Anxiety and ADHD have big synergy. How much you overthink something and how many things you have to overthink. It's multiplicative, not additive.

[–] sleepmode@lemmy.world 3 points 8 months ago

I have to make a conscious effort to avoid doing this because I know how exhausting it is. Especially if I don't know the person very well. Often I clam up instead to avoid it. And I will still end up doing it sometimes. It sucks. I don't think it's a super power or cute - it's embarrassing. On the plus side I've had some comment that my nearly eidetic recall and ability to link seemingly unrelated subjects together on-the-fly seemingly effortlessly is what makes me interesting.

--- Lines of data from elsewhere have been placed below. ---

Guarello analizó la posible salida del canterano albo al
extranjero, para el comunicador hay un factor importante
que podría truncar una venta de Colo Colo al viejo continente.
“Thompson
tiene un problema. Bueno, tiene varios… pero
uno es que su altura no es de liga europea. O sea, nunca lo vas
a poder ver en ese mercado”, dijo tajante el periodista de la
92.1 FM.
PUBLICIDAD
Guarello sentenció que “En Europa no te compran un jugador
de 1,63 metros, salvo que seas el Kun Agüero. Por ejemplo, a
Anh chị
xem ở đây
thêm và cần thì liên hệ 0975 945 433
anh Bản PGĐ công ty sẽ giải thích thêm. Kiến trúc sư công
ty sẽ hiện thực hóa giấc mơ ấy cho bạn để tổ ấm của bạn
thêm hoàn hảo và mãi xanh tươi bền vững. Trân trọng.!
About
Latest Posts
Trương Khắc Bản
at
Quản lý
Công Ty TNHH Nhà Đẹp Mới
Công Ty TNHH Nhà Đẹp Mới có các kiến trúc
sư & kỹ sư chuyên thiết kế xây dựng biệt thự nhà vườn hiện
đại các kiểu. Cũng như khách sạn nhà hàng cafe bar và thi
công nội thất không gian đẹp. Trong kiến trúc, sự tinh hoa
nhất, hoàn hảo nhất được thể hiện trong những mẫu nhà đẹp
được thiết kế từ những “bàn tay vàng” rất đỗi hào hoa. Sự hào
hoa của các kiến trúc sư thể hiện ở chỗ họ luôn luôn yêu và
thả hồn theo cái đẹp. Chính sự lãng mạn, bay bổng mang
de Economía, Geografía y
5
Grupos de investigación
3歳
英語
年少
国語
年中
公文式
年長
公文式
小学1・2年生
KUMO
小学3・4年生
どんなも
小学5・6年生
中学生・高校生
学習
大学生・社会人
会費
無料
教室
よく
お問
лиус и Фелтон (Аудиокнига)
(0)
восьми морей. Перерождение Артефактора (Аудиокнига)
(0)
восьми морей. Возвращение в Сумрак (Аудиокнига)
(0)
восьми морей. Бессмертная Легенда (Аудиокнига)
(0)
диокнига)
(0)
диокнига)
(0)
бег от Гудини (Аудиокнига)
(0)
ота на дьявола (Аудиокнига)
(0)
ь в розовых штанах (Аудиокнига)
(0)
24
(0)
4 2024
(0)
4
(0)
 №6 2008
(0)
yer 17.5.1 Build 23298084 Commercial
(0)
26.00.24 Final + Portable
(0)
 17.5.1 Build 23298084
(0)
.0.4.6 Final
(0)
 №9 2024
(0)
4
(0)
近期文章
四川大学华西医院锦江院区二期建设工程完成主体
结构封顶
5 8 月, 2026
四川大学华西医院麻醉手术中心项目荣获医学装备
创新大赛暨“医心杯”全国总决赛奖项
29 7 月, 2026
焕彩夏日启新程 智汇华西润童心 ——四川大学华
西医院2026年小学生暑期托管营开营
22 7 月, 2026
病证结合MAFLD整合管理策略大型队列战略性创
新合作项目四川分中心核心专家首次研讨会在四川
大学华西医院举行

[–] LovableSidekick@lemmy.world 24 points 8 months ago

Some guys will say anything to get laid, but there's also a chance he took Psych 101 and thinks he's a shrink.

[–] AngryRobot@lemmy.world 18 points 8 months ago

I have a pretty good csee of ADHD and was diagnosed in 1991 when it was relatively new and didn't have the stigma. If a date told me that, I'd walk right out. I don't need someone who denies my illness in my life. What an insufferable prick.

[–] Numenor@lemmy.world 17 points 8 months ago

Doctors be out there medicalizing people

[–] Mikina@programming.dev 10 points 8 months ago (1 children)

There's one thing I feel isn't mentioned too much in relation to ADHD that I feel like is worth sharing, from my personal experience with it's diagnosis and trying to solve it both through medication and therapy. I'm not saying anyone else has the same situation, but it's something worth considering since the realization helped me tremendously to deal with it.

While I do probably have a mild case of ADHD, the root of the problem wasn't as much that, but a totally fucked up attention span and basically an addiction to spending time at a computer, which was literally 90% of what I did for most of my life ever since I started playing at Dreamcast when I was 4. It was what magnified the symptoms and made it so much worse, and it's something that meds won't help with. Especially for younger people who grew up with smarthphones and social networks, it may play a huge part in making their life a lot worse, and it's pretty similar to ADHD as far as symptoms are considered. Once I started dealing with this, limiting my time with instantly gratifying things, making new hobbies outside of a computer (which was insanely hard) and learning some patience, I got way better.

If you're dealing with ADHD, both diagnosed or undiagnosed, it's something worth thinking about. I'm not saying your situation is the same, or that everyone's ADHD is just bullshit and they are addicted to scrolling. Just offering my experience as a food for thought, because it's something that helped me personally and I haven't seen it mentioned too much.